Repenser la philanthropie

Lucy Bernholz

Lucy Bernholz est chercheuse principale au Center on Philanthropy and Civil Society de l’Université Stanford. Elle est également directrice du Digital Civil Society Lab. Son travail vise à comprendre comment les gens créent, financent et distribuent des biens sociaux communs à l’ère numérique.

Lorsque vous étiez enfant, que rêviez-vous de faire plus tard?

Être astronaute.

Quand j’ai eu 50 ans, j’ai réalisé que je n’avais probablement plus aucune chance de devenir astronaute. Je me suis dit : « C’est terrible! » Je ne pensais sûrement pas que j’allais diriger quelque chose comme le Digital Civil Society Lab à l’Université Stanford.

Qu’êtes-vous devenue?

Je suis historienne de formation. J’ai étudié l’histoire à Stanford. Je me suis toujours posé cette question : qu’est‑ce qui est public, qu’est‑ce qui est privé, et qui décide? En 1990, quand j’ai posé la question en tant qu’étudiante au doctorat, les membres de la faculté d’histoire m’ont regardée d’une drôle de façon comme s’ils se demandaient pourquoi je m’interrogeais à ce sujet. Ensuite, nous avons trouvé une façon de traiter la question d’un point de vue historique en étudiant les investissements philanthropiques dans les systèmes publics.

C’est moi qui ai rédigé la thèse. Je ne souhaitais pas rester dans le milieu universitaire. J’ai plutôt travaillé pour des fondations. Cette question théorique m’a menée à la philanthropie. J’ai ensuite travaillé plusieurs années dans des organismes philanthropiques, mais je me posais encore la même question! Encore et toujours! J’en suis venue à mettre sur pied et à diriger une société d’experts-conseils.

Le fait de travailler à la Silicon Valley explique peut‑être pourquoi la nature de la technologie numérique, ses hypothèses et ses limites ont commencé à dominer mes pensées. Mais je me posais toujours la même question : qu’est‑ce qui est public, qu’est‑ce qui est privé, et qui décide?

En 2010, j’ai réalisé toute l’importance que revêtait cette question dans l’environnement numérique et dans les démocraties, et je ne trouvais personne qui la considérait du point de vue de la société civile. J’ai vendu mon entreprise, je suis retournée à Stanford, et j’ai créé le laboratoire. Je me pose la même question depuis 25 ans et je n’ai toujours pas la réponse!

Que pensez-vous de la situation mondiale en ce moment?
________________________________________
*TRAVAIL DEMANDÉ:* Indiquez par oui ou par non si chaque affirmation concorde avec l'entretien ci-dessus, et citez s'il vous plaît les mots du texte qui tranchent : 1. Lucy Bernholz a étudié l'histoire à Stanford. 2. Après sa thèse, elle a voulu rester dans le milieu universitaire. 3. Elle a créé le laboratoire après avoir vendu son entreprise.

*CONTENU DES DONNÉES:*
________________________________________
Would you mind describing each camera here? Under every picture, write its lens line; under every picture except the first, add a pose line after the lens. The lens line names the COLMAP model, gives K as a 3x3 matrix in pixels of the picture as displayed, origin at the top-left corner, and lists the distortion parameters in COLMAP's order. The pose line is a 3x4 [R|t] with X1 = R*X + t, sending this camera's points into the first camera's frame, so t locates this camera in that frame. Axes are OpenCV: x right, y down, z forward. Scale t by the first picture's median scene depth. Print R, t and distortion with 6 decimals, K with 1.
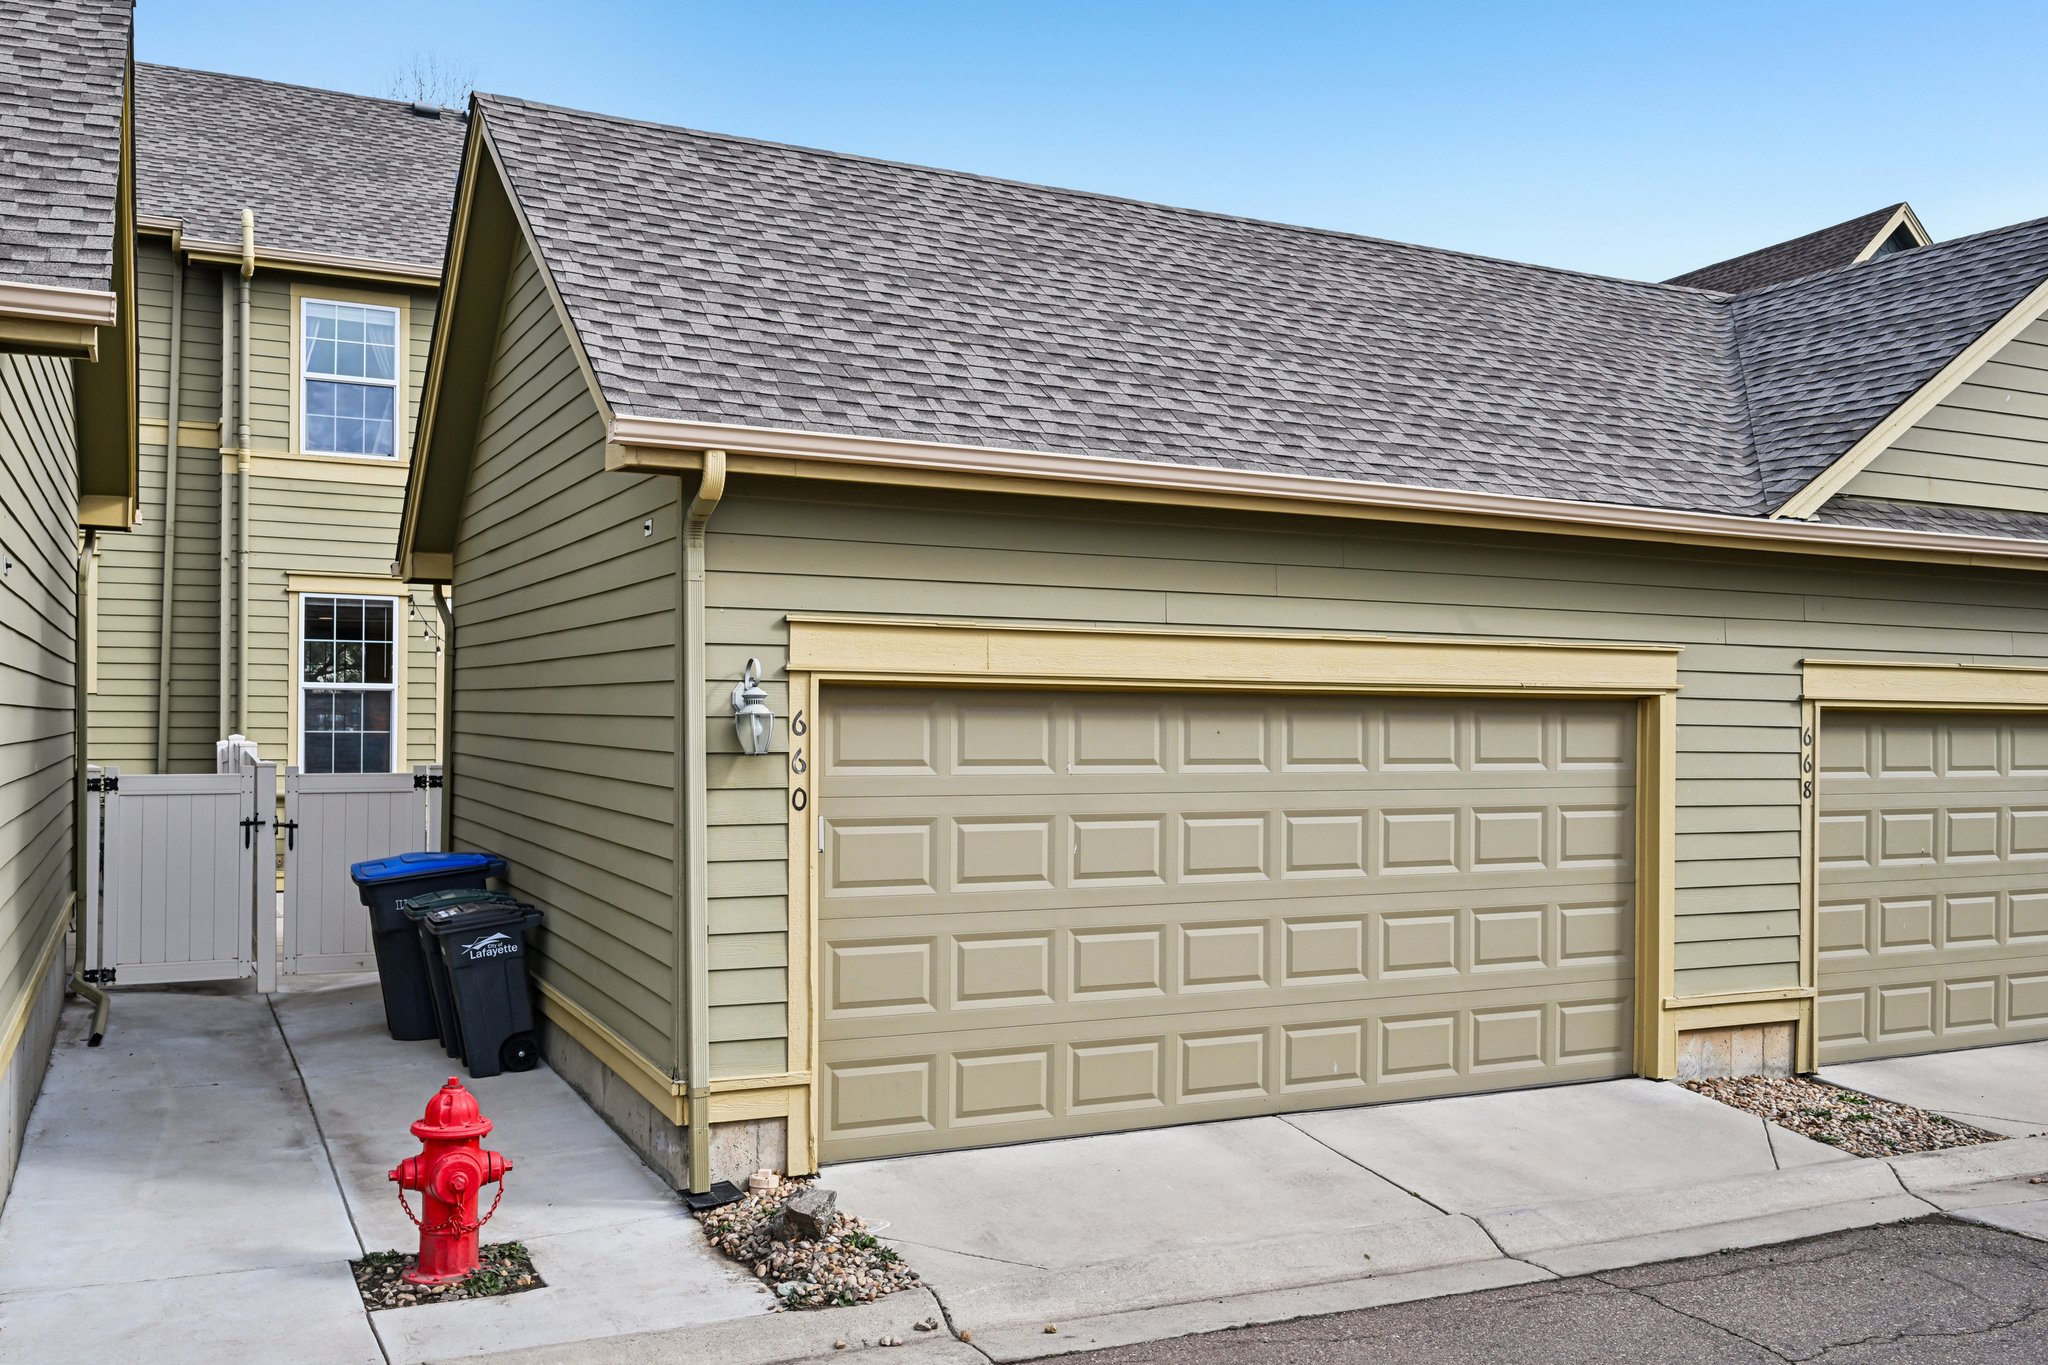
lens RADIAL K [[1751.6, 0, 1023.7], [0, 1751.6, 697.2], [0, 0, 1]] dist [-0.000495, -0.010688]
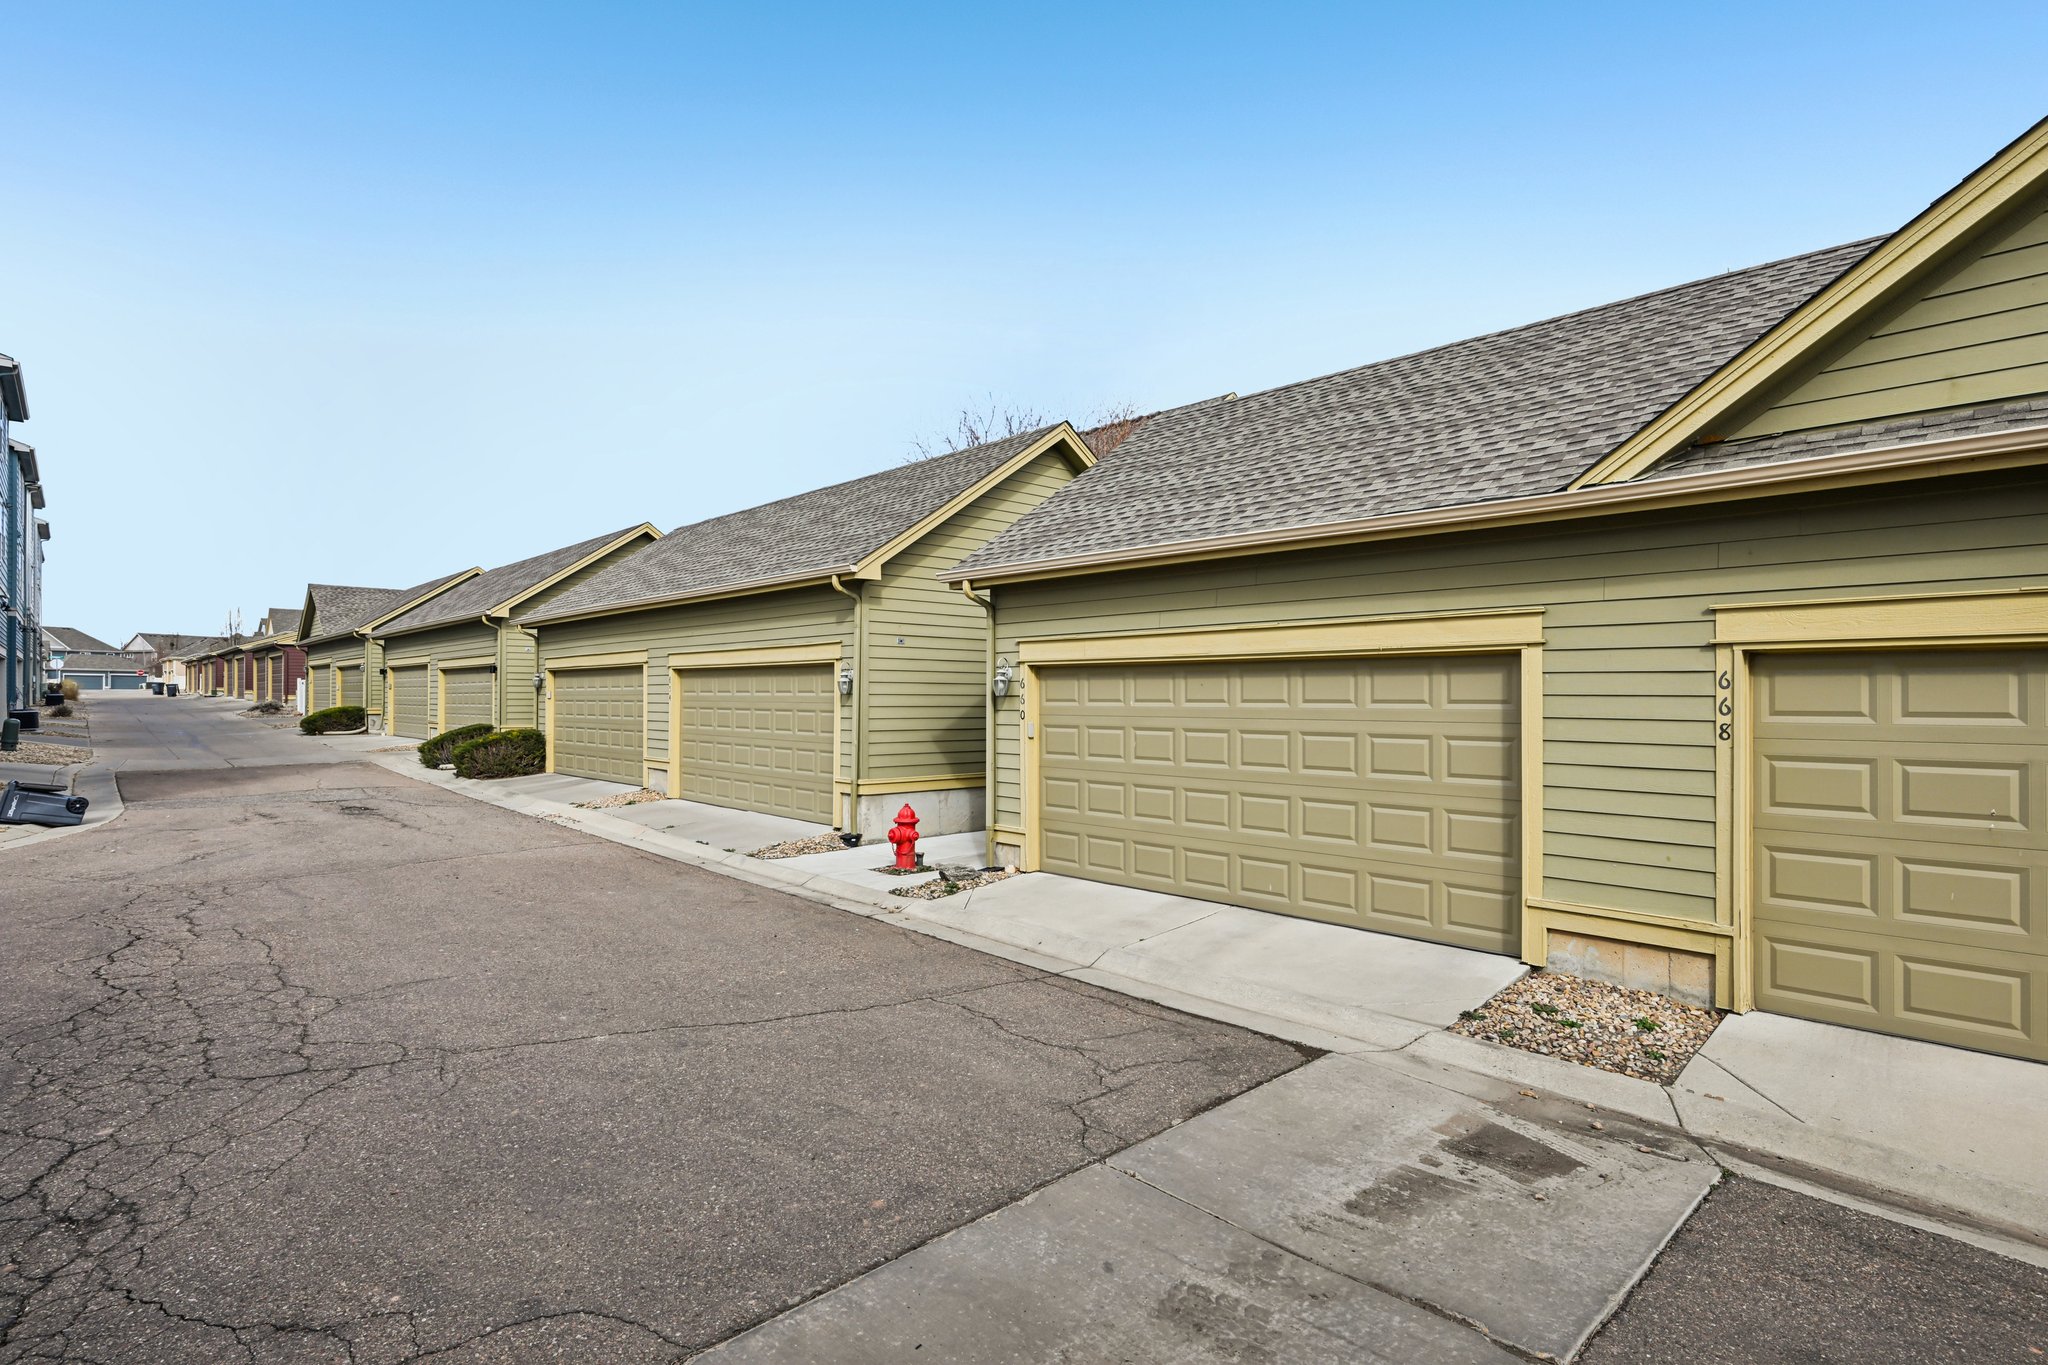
________________________________________
*RÉPONSE À L'EXERCICE:*
1. Oui : « J’ai étudié l’histoire à Stanford. »
2. Non : « Je ne souhaitais pas rester dans le milieu universitaire. »
3. Oui : « J’ai vendu mon entreprise, je suis retournée à Stanford, et j’ai créé le laboratoire. »